Sunday, November 14, 2010

Fear and Sorrow

I got back from Mass this morning and browsed through the Post.  The metro section was open; at the bottom of the page I spotted an article about William and Mary.  As I read, thoughts flashed through my mind.  When I was visiting campus several weeks ago, a good friend had told me about the recent suicide.  Sorrowful happenings like these rock even the strongest community - she told me that people had been struggling, crying, sorrowful about this student's death.

The article highlighted different schools' efforts to detect depression and prevent suicide - high-stress and high-achievement schools like Cornell, MIT, and NYU, or W&M, where "your best isn't good enough since 1693" (to quote a popular phrase at the College).  To say that I'm not surprised sounds cold and unfeeling; I promise that these are not my sentiments.  What I mean to say is, I understandI know that place.

Last year (2009) was the most difficult of my life thus far, though it was also a year of joy and beauty.  About two weeks into the year I flew to Guatemala for a much-anticipated study abroad experience.  Yet while I was visiting ancient Maya sites, tutoring children in math, and diving into lessons in Guatemalan Spanish, I sunk into the depression that comes from absence; the absence of loved ones, familiar places, and human intimacy - the touch of a hand, an embrace, a knowing smile.  When I returned home, the difficulties did not disappear, but were replaced with new ones.  The beginning of my senior year at William and Mary, I was struggling with health issues I did not understand, and a recent breakup with a man I love dearly.  September I was hospitalized with an abscess; in October I was diagnosed with Crohn's disease.  Yet through all this, I was striving to maintain my GPA, to apply for jobs and volunteer opportunities after college, fulfill leadership roles in multiple organizations; to be a friend.  But I never felt that my efforts were enough; this was not an excuse to let my grades slip, or to not give all my effort and energy to campus organizations.  I cannot imagine getting through those months without the love and support of my friends and family - from my roommates to my campus ministers to my parents.
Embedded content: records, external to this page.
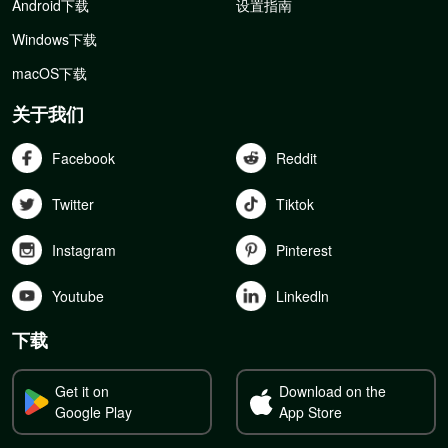
Android下载
设置指南
Windows下载
macOS下载
关于我们
Facebook
Reddit
Twitter
Tiktok
Instagram
Pinterest
Youtube
Linkedln
下载
Get it on
Download on the
Google Play
App Store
In the face difficult times, or even the seemingly small difficulties of everyday life - depression does happen.  To struggle with it doesn't mean you're weak, or that you are worthless, or that you are not loved.  And it certainly doesn't mean you're alone.  I don't want anyone to be deceived; to think that my generally lighthearted entries mark a life without fear or sorrow.  Each person bears heavy struggles through his life, too often silently and alone.

In memory of Whitney Mayer, who I never knew, or met.  For all those who feel alone, who bear their struggles silently.  In thanksgiving for every single person who brought light and joy to my dark times.